You're free, marbles.

Tuesday, August 26, 2014

Let's simplify your mission statement.

It doesn't look good, but I'll give him the benefit of the doubt with the injuries. He seems like a man who isn't particularly committed to physical conditioning or proactively fighting the effects of aging or making sure he's always on the field. But you never know. Maybe he's a tough guy and his body is sending cautionary signals.

In any case, he overestimates his contributions when healthy:

" 'Physically, this has been a very difficult year for me,' Teixeira said. 'The only consolation I take is that when I am healthy and feeling good and can get a nice stretch of games, I’m still driving in runs and hitting home runs and that’s what I’m here for.' "

This is the problem right here.

He thinks his job is to hit home runs, and that's a complication. His job is to drive in runs.

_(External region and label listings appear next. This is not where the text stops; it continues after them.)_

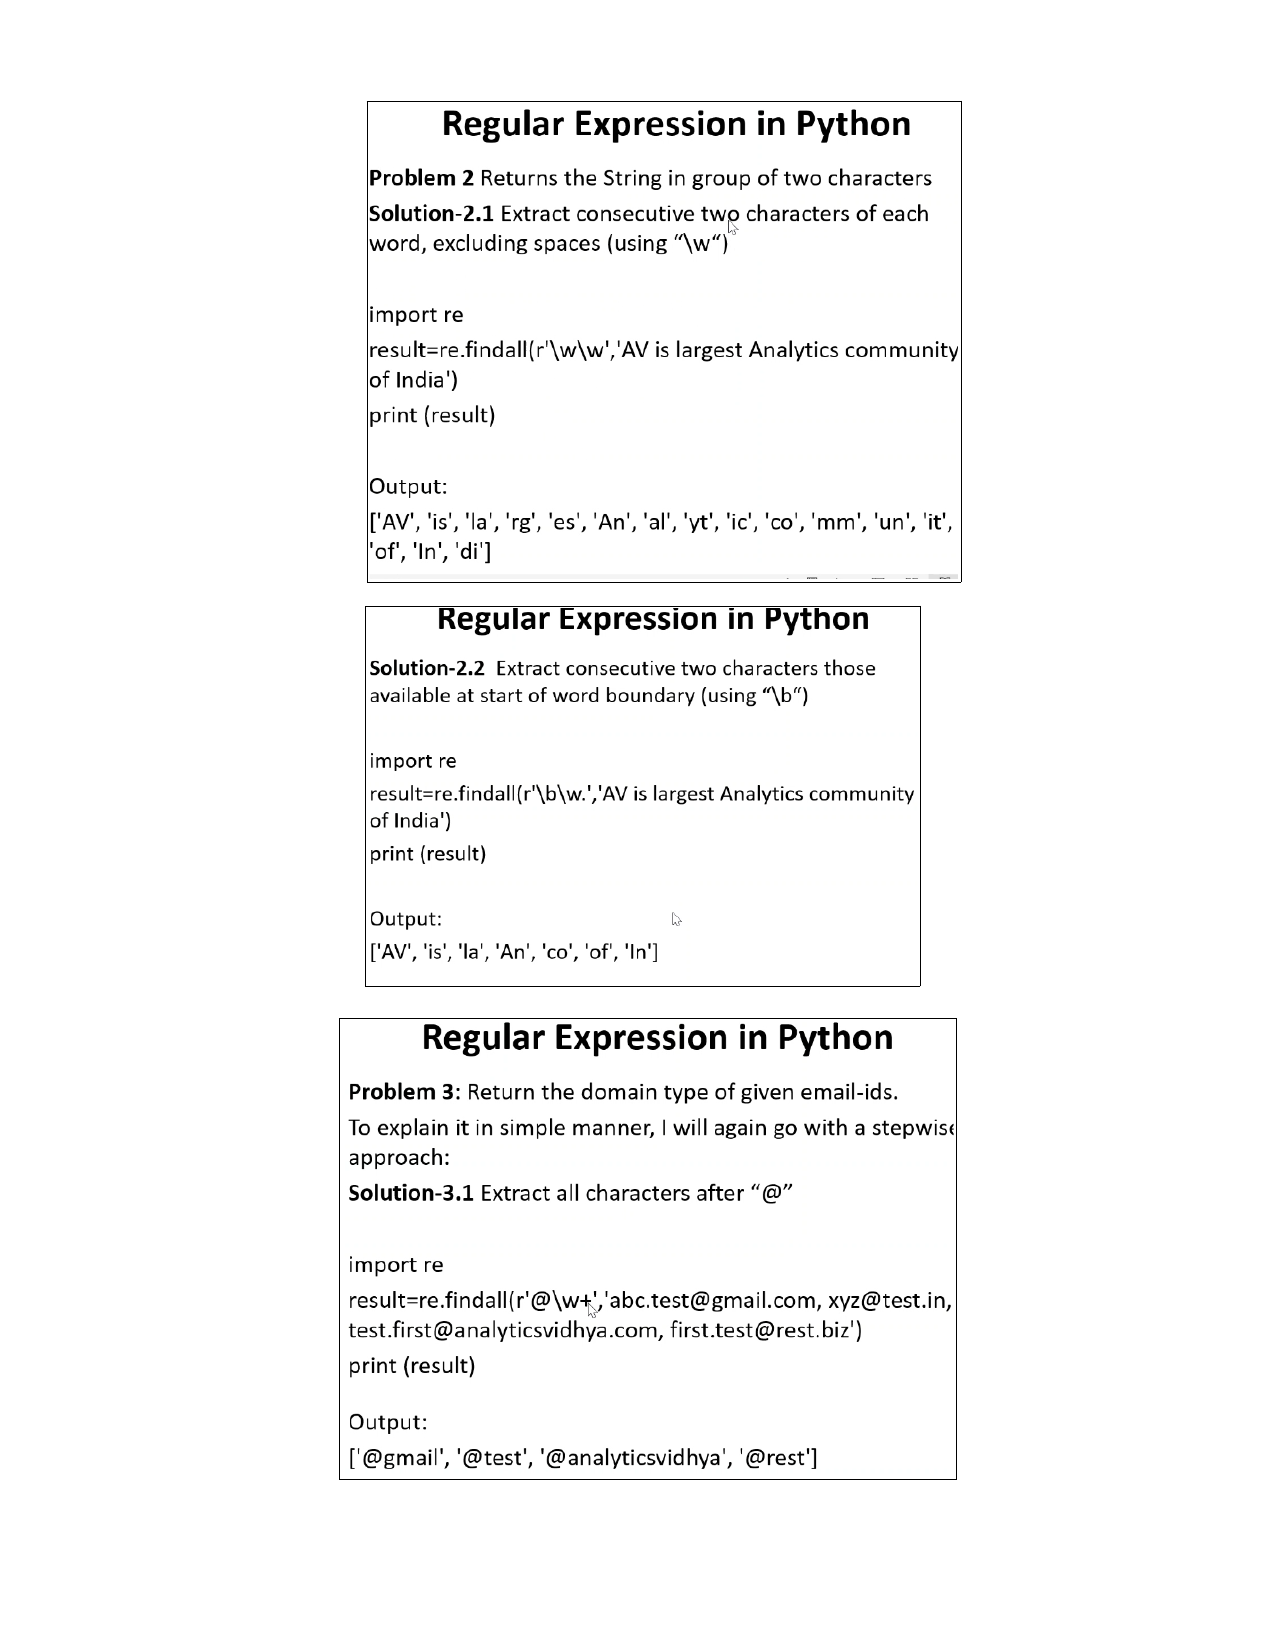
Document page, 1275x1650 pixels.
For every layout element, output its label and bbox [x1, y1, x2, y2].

picture [342, 1021, 954, 1477]
picture [367, 608, 918, 984]
picture [369, 103, 958, 579]
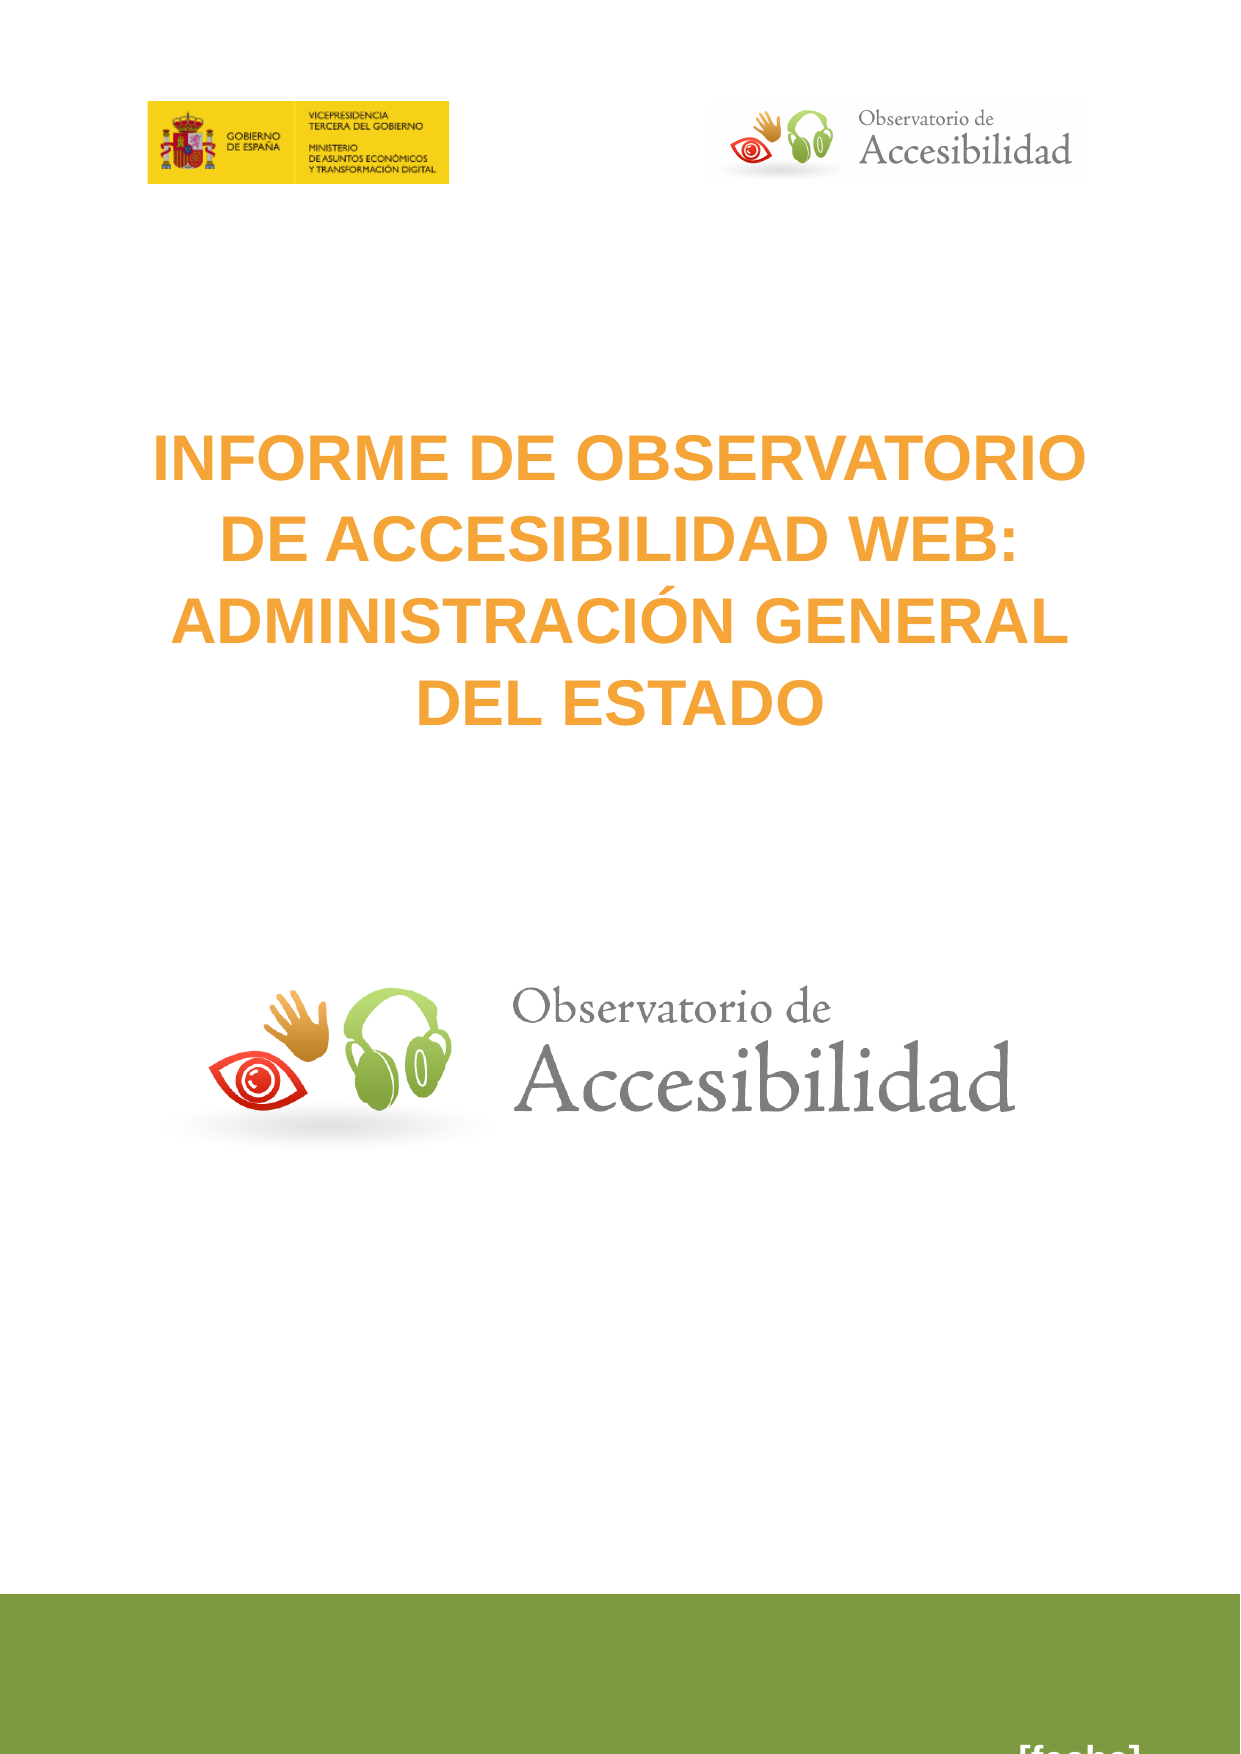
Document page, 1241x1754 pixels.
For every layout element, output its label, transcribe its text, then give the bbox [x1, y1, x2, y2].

text Informe de Observatorio de Accesibilidad Web: Administración General del Estado [148, 420, 1092, 739]
picture [147, 101, 450, 184]
picture [147, 946, 1167, 1170]
text [fecha] [0, 1737, 1193, 1754]
picture [710, 101, 1086, 184]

If he scores 100 or so, that would be fine, too. Can't discourage walks.

Bu this fundamental misunderstanding is precisely how you end up with a cleanup hitter with 14 solo HRs and terrible RISP stats.


Also, if you project his stats for 700 plate appearances, it's, like, 35 HRs an 91 RBIs. Still nothing special for a cleanup hitter playing home games at Yankee Stadium.